Debbie McDermott, Stephen Silva, Tara Hubrins-Lett, Nancy Griffiths, Anne Rucker and Stacey Schmidt all have worked with Perez, according to Burtnett.
According to their personnel files, all six employees have rated highly during annual reviews, each receiving the highest rating of “meets expectation.”
In 2005, however, Stacey Schmidt was suspended for failing to observe a supervisor’s instructions and for unsatisfactory work.
Schmidt failed to submit accurate reports on several occasions, according to Lorain County Children Services documents. Schmidt appealed her suspension with the State Personnel Board of Review in April of 2005, but Burtnett could not provide the results of that appeal. During that time, Schmidt continued to receive “meets expectation” reviews.
Schmidt remains an employee of Children Services and has not received any disciplinary action since 2005.
‘A long, long history’ with police
Erica Perez’s trouble didn’t begin with the police visit July 5.
Court documents show that in 1998 and 1999, Perez spent time as a juvenile in the detention home for domestic violence, violations of parole and general disobedience.
She also has had criminal problems since reaching adulthood, according to Lorain police Lt. Mark Carpentiere.
“She’s had a long, long history with us,” he said.
Carpentiere said police records show Perez has been involved or has been charged with theft, disorderly conduct, burglary and domestic violence. Lorain Municipal Court records show that in January of this year, she was convicted of driving without child restraint seats in the vehicle.

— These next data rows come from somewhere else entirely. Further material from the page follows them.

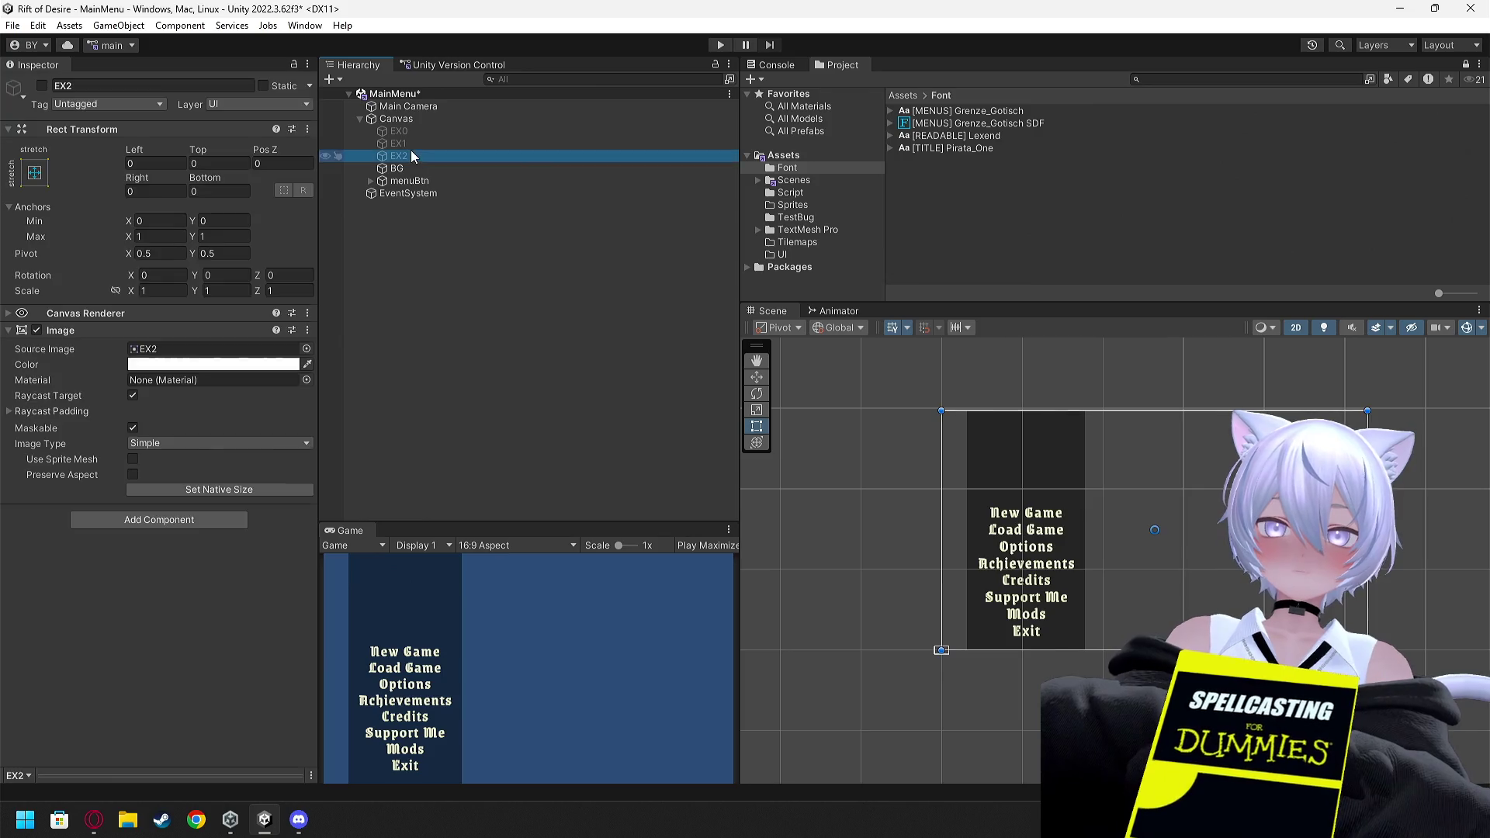
{"action": "left_click", "coordinate": [416, 132]}
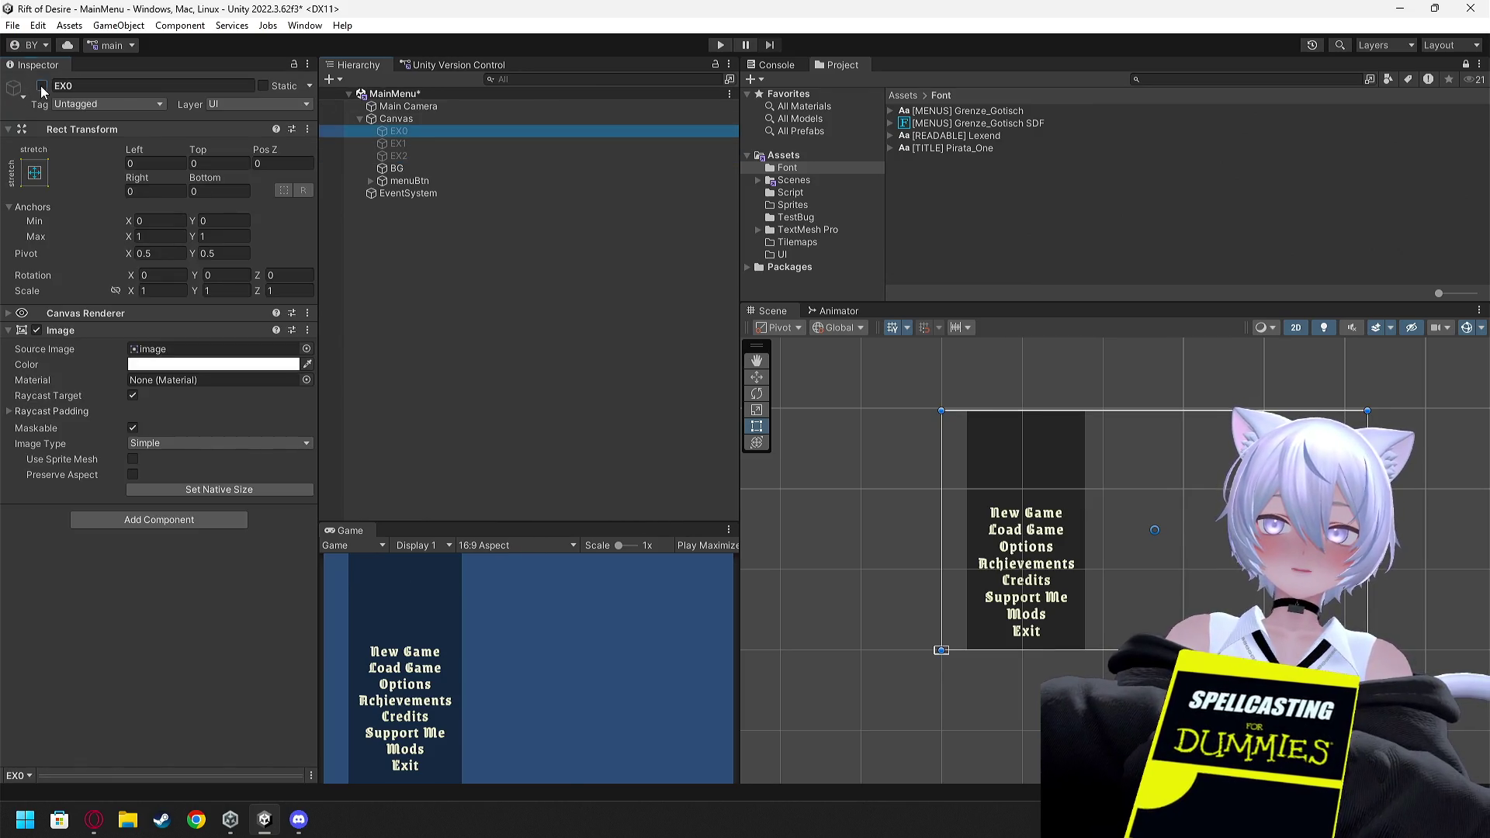
{"action": "left_click", "coordinate": [41, 85]}
{"action": "left_click", "coordinate": [41, 85]}
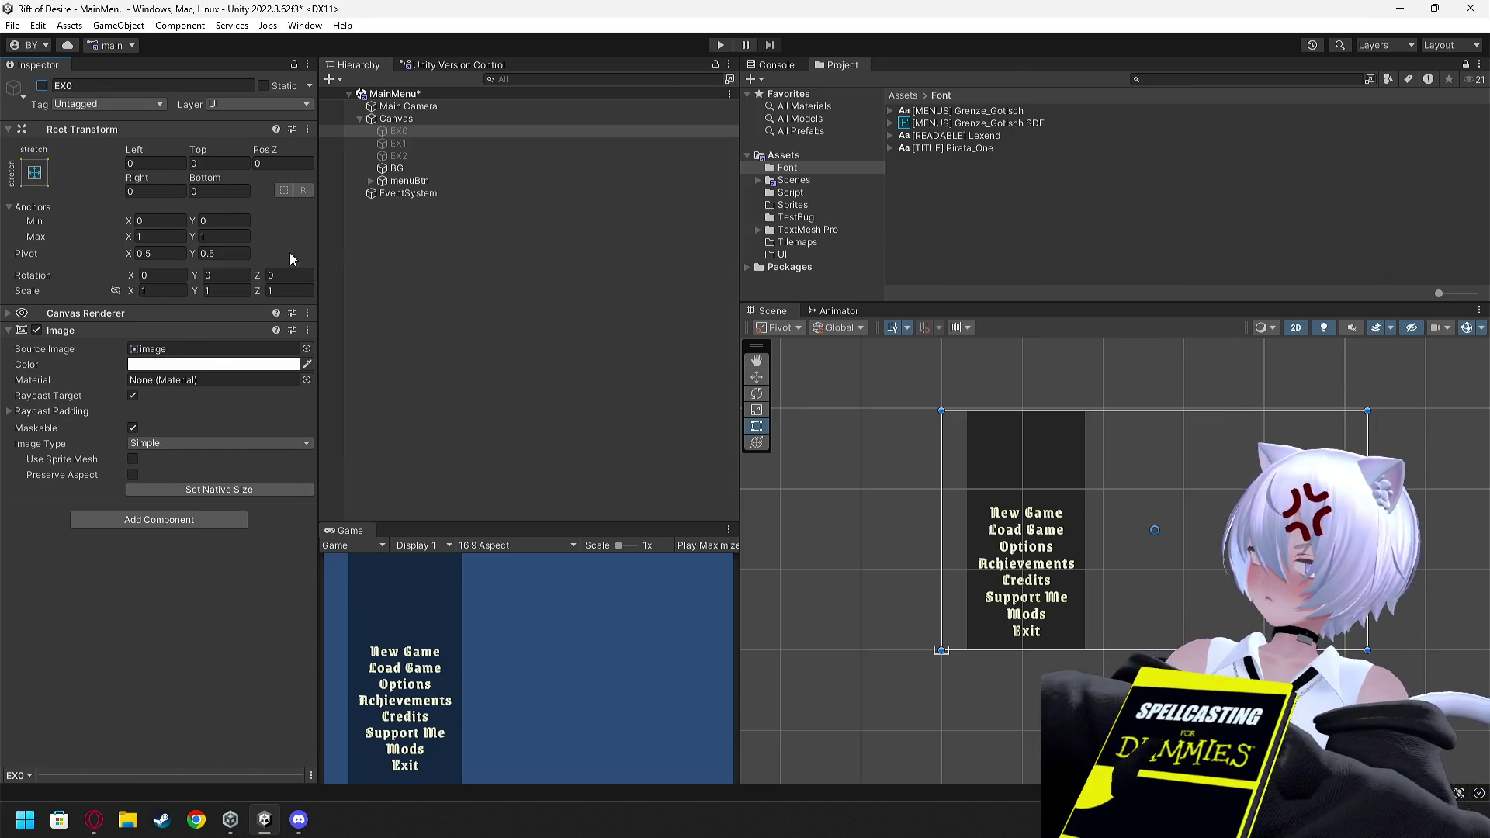
Toggle the EX1 Lustwood background image on and off several times
{"action": "left_click", "coordinate": [405, 144]}
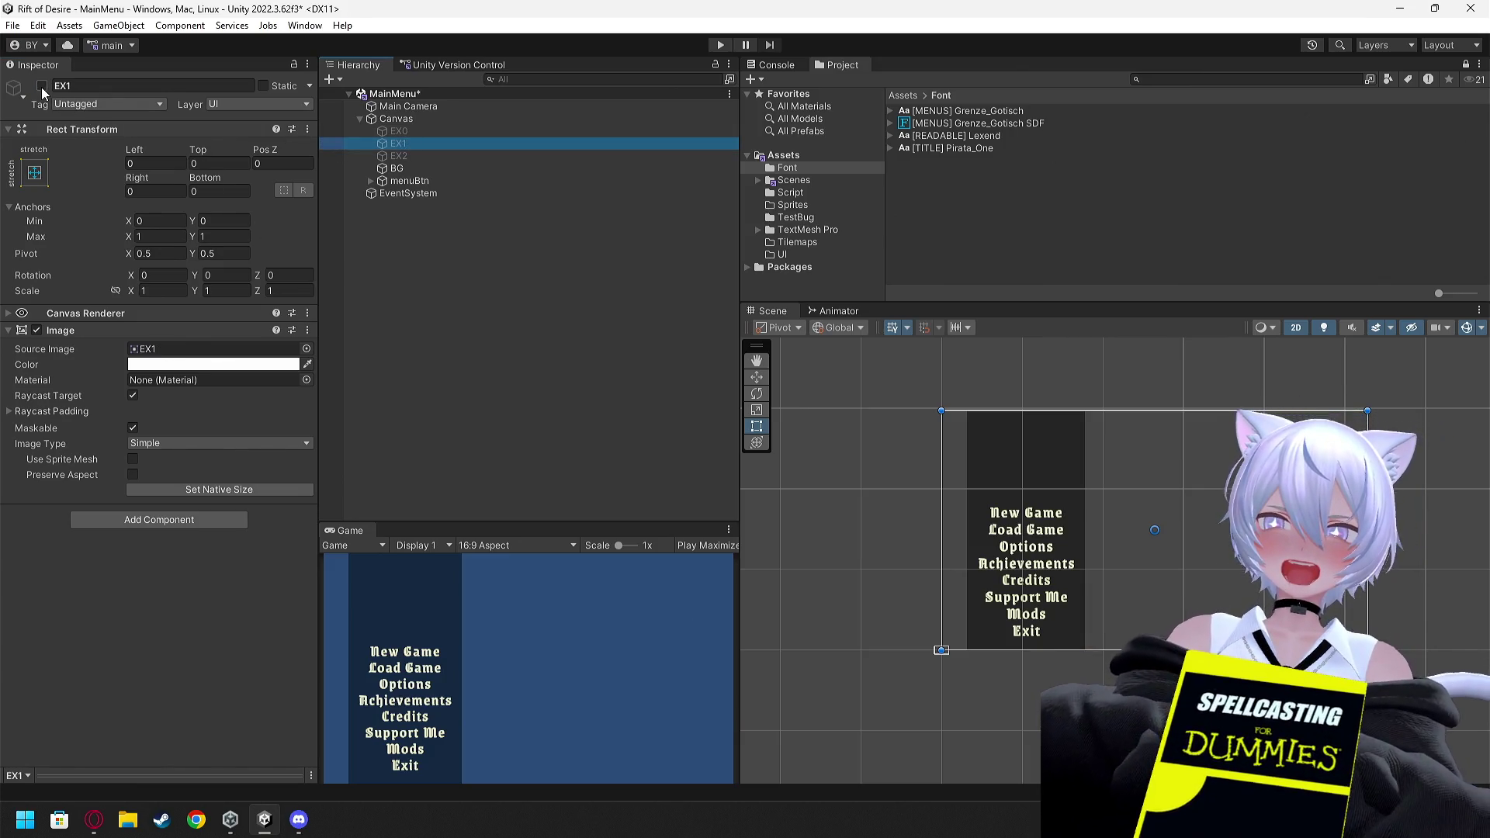
{"action": "left_click", "coordinate": [41, 86]}
{"action": "left_click", "coordinate": [41, 86]}
{"action": "left_click", "coordinate": [41, 86]}
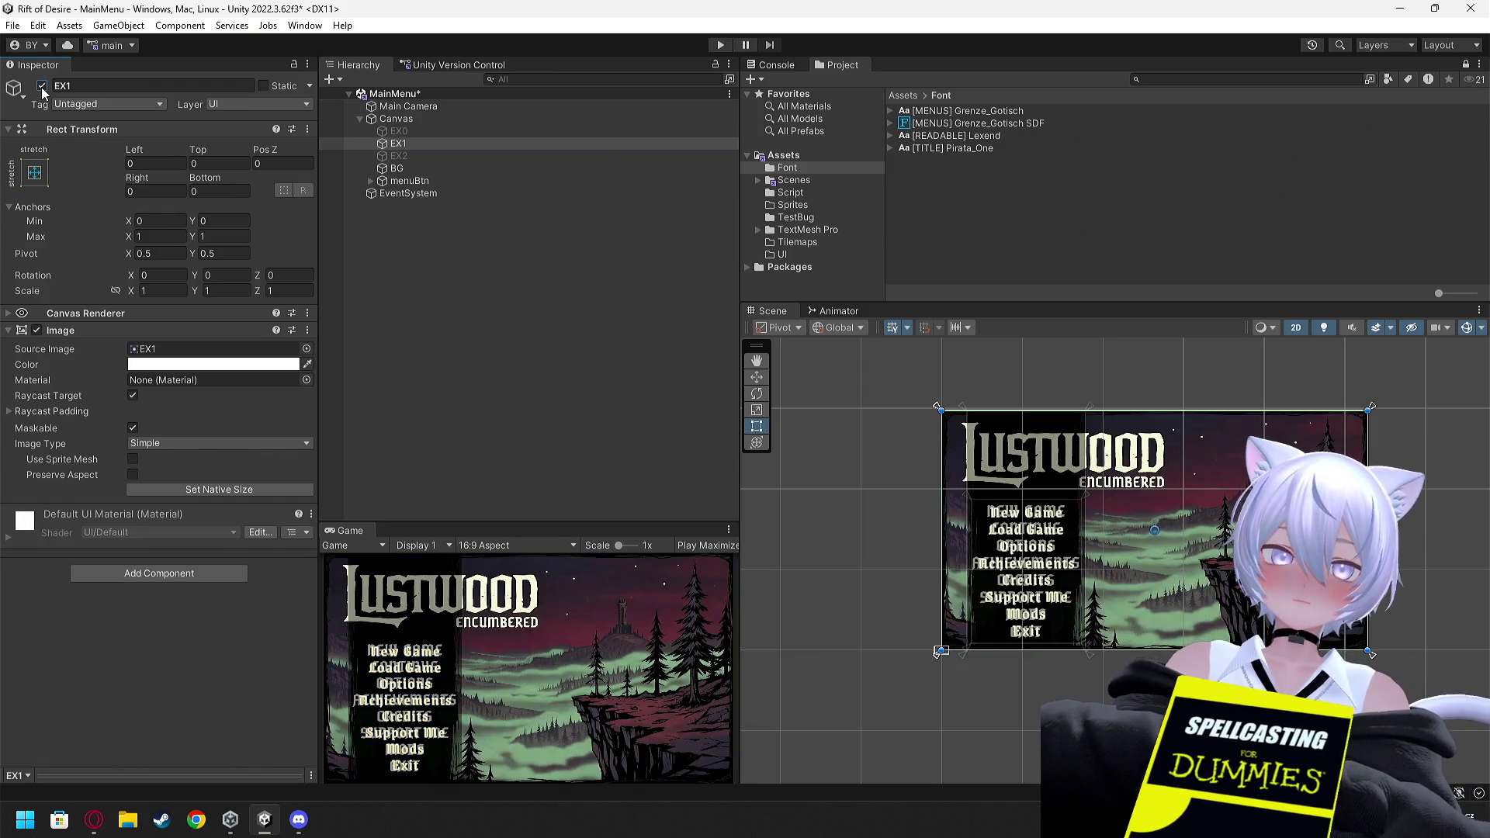
{"action": "left_click", "coordinate": [41, 86]}
{"action": "left_click", "coordinate": [41, 86]}
{"action": "left_click", "coordinate": [41, 86]}
{"action": "left_click", "coordinate": [41, 86]}
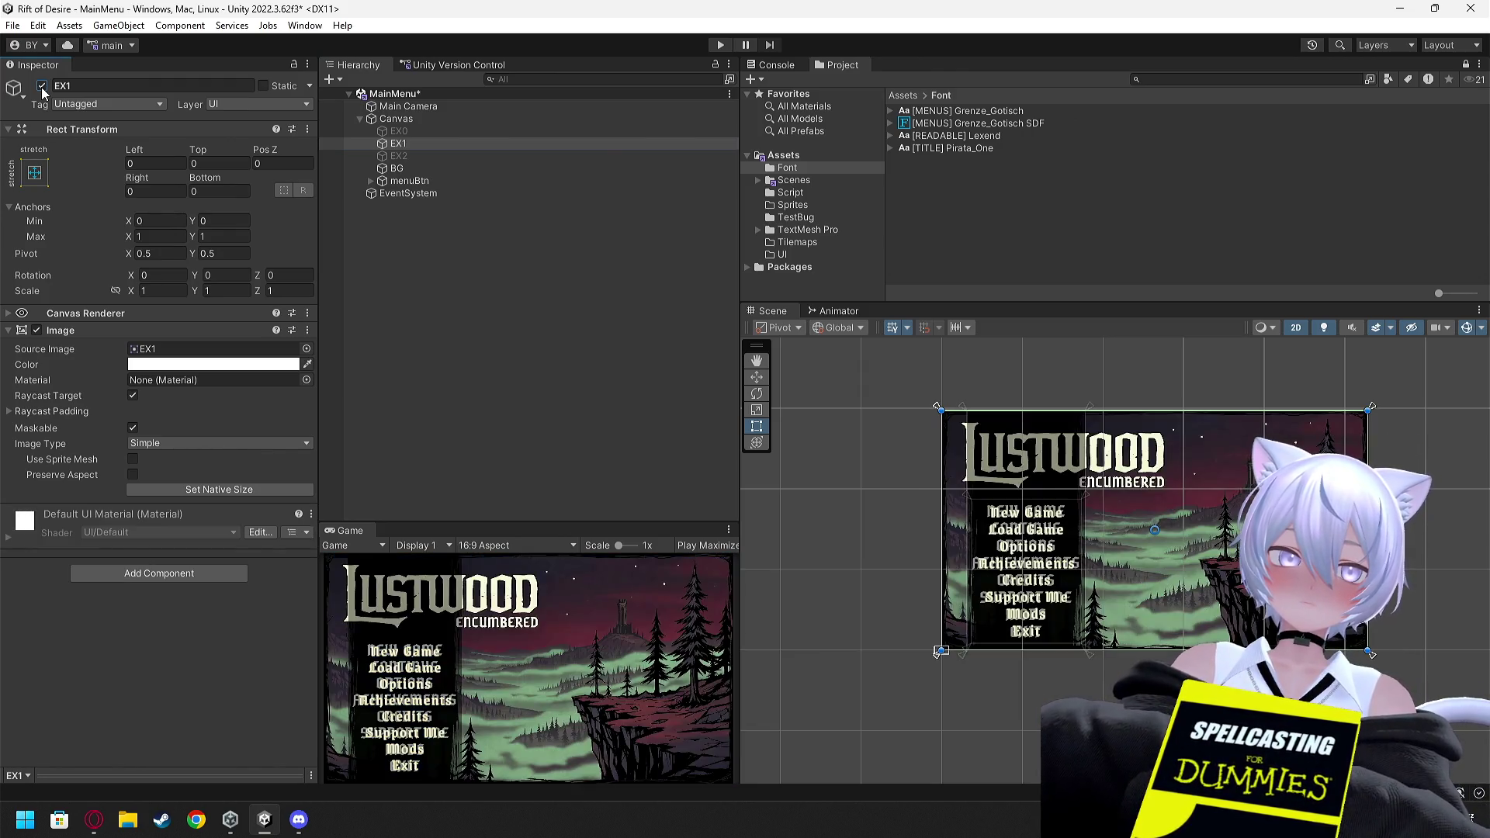
{"action": "left_click", "coordinate": [42, 86]}
{"action": "left_click", "coordinate": [41, 86]}
{"action": "left_click", "coordinate": [41, 86]}
{"action": "left_click", "coordinate": [41, 86]}
{"action": "left_click", "coordinate": [41, 86]}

According to the 2001 police report filed by her sister, Erica Perez was living in a homeless shelter while her then 1-year-old son was staying with family. Monica Perez contacted police after Erica Perez left the shelter and failed to contact any family members.
That report notes that Erica Perez’s mother, Jeannette Sierra, contacted Children Services about taking custody of the boy, but she told police that she needed a police report to get Children Services involved.
In that same report, Monica Perez said she had seen her sister mistreat the boy a few days before she disappeared. The mistreatment was not explained.
That boy, whom police said already was staying with Perez’s sister, Jessica Lopez, at the time of the July 5 incident, faces a truancy complaint alleging he missed 24 days from the Lorain Preparatory Academy in 2011 and 2012, according to court records.
Lorain Municipal Court records show that Lopez was found guilty of disorderly conduct persisting in 2001 after initially being charged with domestic violence. Monica Perez had an assault conviction in 2007 and a domestic violence conviction in 2000, according to court records.
Monica Perez declined to comment when contacted Wednesday, and Lopez did not return messages.
Burtnett said the agency takes into account past convictions when deciding where to place children.
“The children are in the care of relatives, and yes, we think that they are safe there,” she said.